L’ESA va chercher des planètes similaire à la Terre

L’ESA compte elle aussi participer activement à la découverte de nouvelles exoplanètes. L’agence spatiale européenne a ainsi annoncé le lancement d’un nouveau programme à l’horizon 2026 : PLATO. Il se focalisera sur les planètes similaires ou proches de la Terre.

La NASA est devenue experte dans l’art de découvrir de nouveaux mondes. Kepler a en effet permis à l’agence de mettre la main sur des centaines d’exoplanètes différentes et certaines d’entre elles seraient même potentiellement capables d’accueillir la vie.

ESA Plato

L’ESA n’a pas l’intention de rester les bras croisés et elle compte ainsi prendre une part active aux recherches.

PLATO, un observatoire dédié aux exoplanètes

L’agence spatiale européenne a en effet levé le voile cette semaine sur un nouveau projet extrêmement ambitieux : PLATO, une abréviation pour PLAnetary Transits and Oscillations.

L’idée de départ est assez simple et elle consiste finalement à déployer dans l’espace un observatoire capable de découvrir et de catégoriser des exoplanètes en s’appuyant sur la méthode des transits, une méthode utilisée depuis de longues années par Kepler.

La mission n’est pas nouvelle et elle trouve ainsi ses origines en 2007. Claude Catala et son équipe l’avaient effectivement proposée en réponse à un appel d’offres lancé pour le programme scientifique Cosmic Vision.

Plutôt bien accueillie, elle n’avait malheureusement pas été retenue à l’époque, mais l’ESA a fini par ressortir le projet de ses tiroirs quelques années plus tard… pour le perfectionner ensuite.

Le lancement du satellite est programmé pour 2026

PLATO utilisera ainsi deux techniques pour repérer et catégoriser les systèmes planétaires étrangers. Il s’appuiera notamment sur la photométrie pour détecter le transit des planètes orbitant autour de leur étoile et l’astrosismologie pour dresser leur portrait-robot. Ces deux techniques seront ensuite complétées par la méthode des vitesses radiales et elles nous permettront de définir la masse, l’âge ou même le rayon des différents mondes repérés par nos instruments.

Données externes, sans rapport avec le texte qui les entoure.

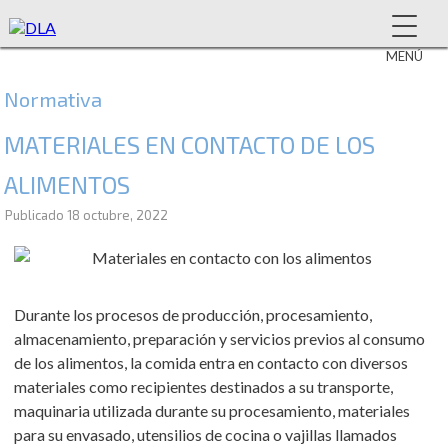
MENÚ
Normativa
MATERIALES EN CONTACTO DE LOS
ALIMENTOS
Publicado
18 octubre, 2022
Durante los procesos de producción, procesamiento,
almacenamiento, preparación y servicios previos al consumo
de los alimentos, la comida entra en contacto con diversos
materiales como recipientes destinados a su transporte,
maquinaria utilizada durante su procesamiento, materiales
para su envasado, utensilios de cocina o vajillas llamados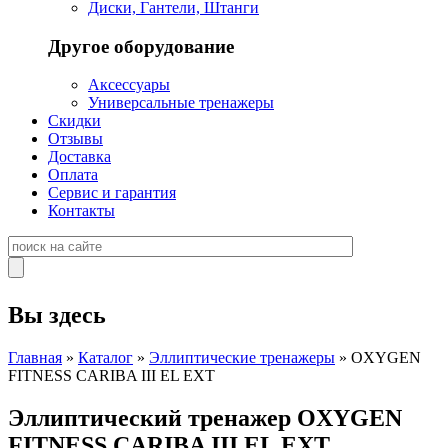
Диски, Гантели, Штанги
Другое оборудование
Аксессуары
Универсальные тренажеры
Скидки
Отзывы
Доставка
Оплата
Сервис и гарантия
Контакты
Вы здесь
Главная
»
Каталог
»
Эллиптические тренажеры
» OXYGEN
FITNESS CARIBA III EL EXT
Эллиптический тренажер OXYGEN
FITNESS CARIBA III EL EXT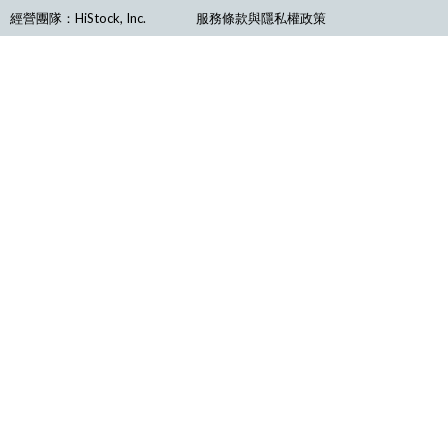
經營團隊：HiStock, Inc.
服務條款與隱私權政策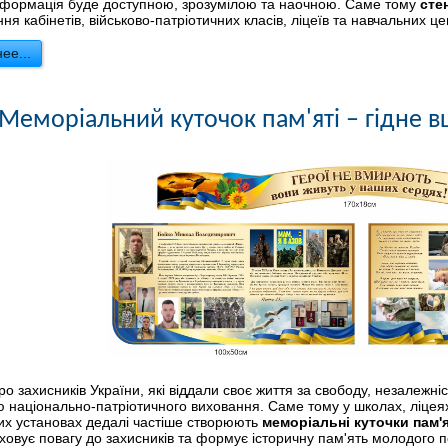
нформація буде доступною, зрозумілою та наочною. Саме тому
сте
я кабінетів, військово-патріотичних класів, ліцеїв та навчальних це
ее...
Меморіальний куточок пам'яті – гідне в
ро захисників України, які віддали своє життя за свободу, незалежніс
 національно-патріотичного виховання. Саме тому у школах, ліцеях
их установах дедалі частіше створюють
меморіальні куточки пам'я
иховує повагу до захисників та формує історичну пам'ять молодого п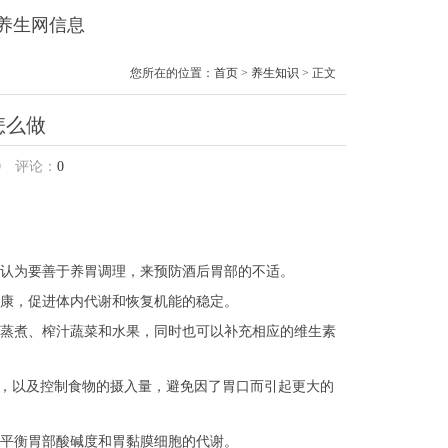
兰养生网信息
您所在的位置：
首页
>
养生知识
> 正文
怎么做
0
评论：
0
认为要善于养胃调理，来预防酒后胃部的不适。
康，促进体内代谢和恢复机能的稳定。
蒸煮、榨汁蔬菜和水果，同时也可以补充相应的维生素
食，以及控制食物的摄入量，避免因了胃口而引起更大的
平衡胃部酸碱度和胃黏膜细胞的代谢。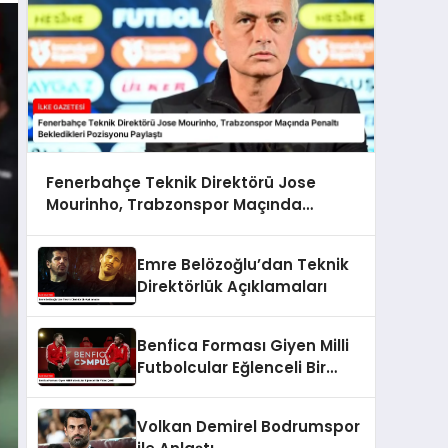
Fenerbahçe Teknik Direktörü Jose
Mourinho, Trabzonspor Maçında
Penaltı Bekledikleri Pozisyonu Paylaştı
Emre Belözoğlu’dan Teknik
Direktörlük Açıklamaları
Benfica Forması Giyen Milli
Futbolcular Eğlenceli Bir
Video Çekti
Volkan Demirel Bodrumspor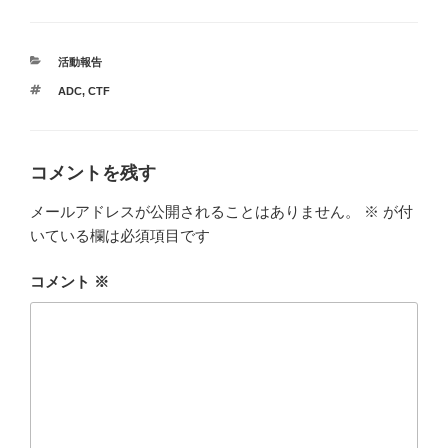
カ
活動報告
テ
タ
ADC
,
CTF
ゴ
グ
リ
ー
コメントを残す
メールアドレスが公開されることはありません。
※
が付
いている欄は必須項目です
コメント
※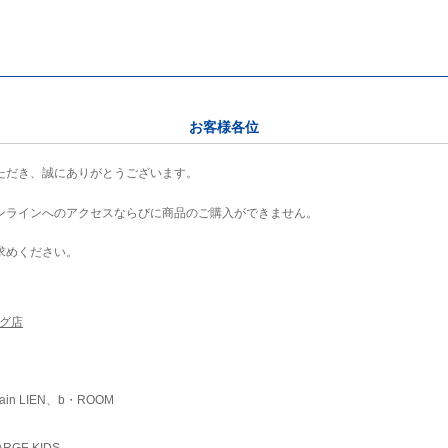
お客様各位
ただき、誠にありがとうございます。
ンラインへのアクセスならびに商品のご購入ができません。
求めください。
ング店
ain LIEN、b・ROOM
RGE KIDS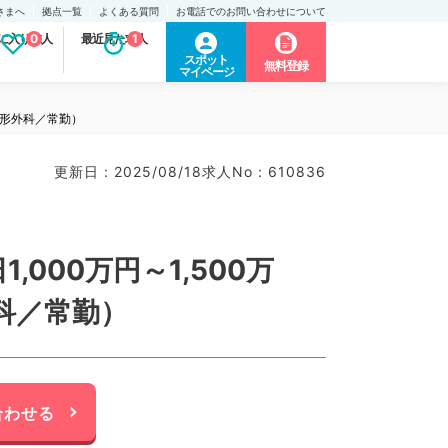
さまへ
拠点一覧
よくある質問
お電話でのお問い合わせについて
に入り求人
0
最近見た求人
1
スポット
無料登録
マイページ
整形外科／常勤）
更新日 : 2025/08/18
求人No : 610836
00万円～1,500万
科／常勤）
合わせる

Pour mener à bien ces observations, l’ESA compte s’appuyer sur un satellite spécial équipé de vingt-six télescopes différents. Des algorithmes analyseront ensuite les données afin de repérer d’éventuels transits.

PLATO est donc une mission très ambitieuse et elle a nécessité plusieurs années de travail. Les nombreux investissements consentis par l’agence ont visiblement fini par payer puisque cette dernière a prévu de procéder au lancement du satellite en 2026, soit dans neuf ans.